JP Morgan Chase’s annual 10-K report to the SEC reveals some critical details about the mega-bank’s debt collection practices. In 2013, JP Morgan Chase recovered $593 million of charged-off credit card debts, continuing a three-year trend of anemic debt recovery. In 2010, the country’s biggest bank recovered $1.37 billion from unpaid credit card bills it had previously written off.
According to the report, net charge-offs had been steadily decreasing since 2011. But from 2012 to 2013, net charge-offs plummeted from $9.3 billion to $5.8 billion. In that time, the bank’s net charge-off rate was almost cut in half, too; it went from 2.27 percent in 2012 to 1.48 percent in 2013.

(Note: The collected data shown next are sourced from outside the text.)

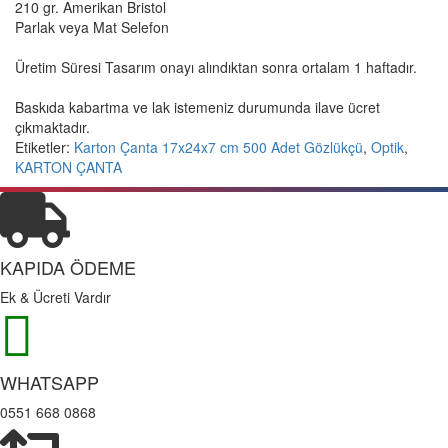
210 gr. Amerikan Bristol
Parlak veya Mat Selefon
Üretim Süresi Tasarım onayı alındıktan sonra ortalam 1 haftadır.
Baskıda kabartma ve lak istemeniz durumunda ilave ücret
çıkmaktadır.
Etiketler:
Karton Çanta 17x24x7 cm 500 Adet Gözlükçü
,
Optik
,
KARTON ÇANTA
KAPIDA ÖDEME
Ek & Ücreti Vardır
WHATSAPP
0551 668 0868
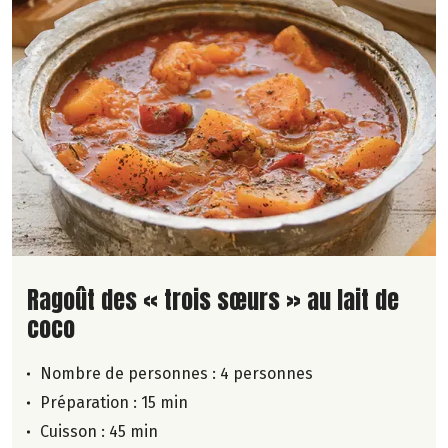
Lire la suite de la recette
Ragoût des « trois sœurs » au lait de
coco
Nombre de personnes :
4 personnes
Préparation : 15 min
Cuisson : 45 min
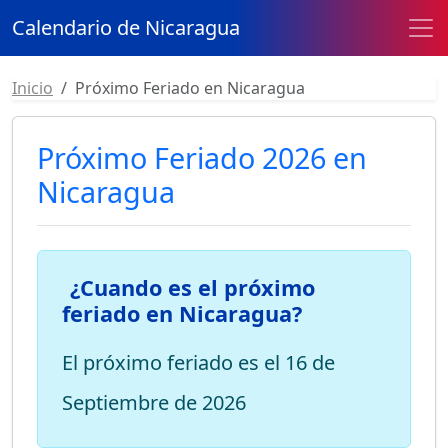
Calendario de Nicaragua
Inicio
Próximo Feriado en Nicaragua
Próximo Feriado 2026 en
Nicaragua
¿Cuando es el próximo
feriado en Nicaragua?
El próximo feriado es el
16 de
Septiembre de 2026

But the slump is not entirely bad news for the bank. As the economy has improved, so has the quality of consumer credit. Since the official end of the recession, credit card losses have declined, and so have the bank’s efforts to collect them. Overall credit card losses at JP Morgan fell Chase 71 percent from 2010 to 2013, while the bank recorded $4.5 billion in gross card charge-offs.
Still, it’s hard to ignore how a tougher regulatory environment has cut into Chase’s ability to collect charged-off debt. In 2011, JP Morgan Chase stopped suing customers for unpaid credit card debt. And in 2013, the bank closed its legal collections unit and stopped selling charged-off debt to outside collectors.
In the report, Chase also points out how recent oversight of its debt collection practices may increase compliance costs. The report specifically points to the 2013 consent order Chase entered into with the Office of the Comptroller of the Currency. The consent order essentially creates a blueprint for dramatic oversight by banks over their collection agencies, lawyers and debt buyers.
“The Firm expects that such regulatory scrutiny will continue, and that regulators will continue to take formal enforcement action, rather than taking informal supervisory actions, more frequently than they have done historically,” Chase stated in the report.
Chase’s reported difficulties with recovering charged-of debt may be indicative of a larger trend in the industry. For instance, a growing number of debt buyers who acquire charged-off debt are retroactively charging interest on the debt. This has sparked a few class action lawsuits in Illinois, Kentucky and Ohio, but none have received a court ruling. In fact, as it relates to FDCPA, there is no official regulation or court ruling stating that the practice is wrong.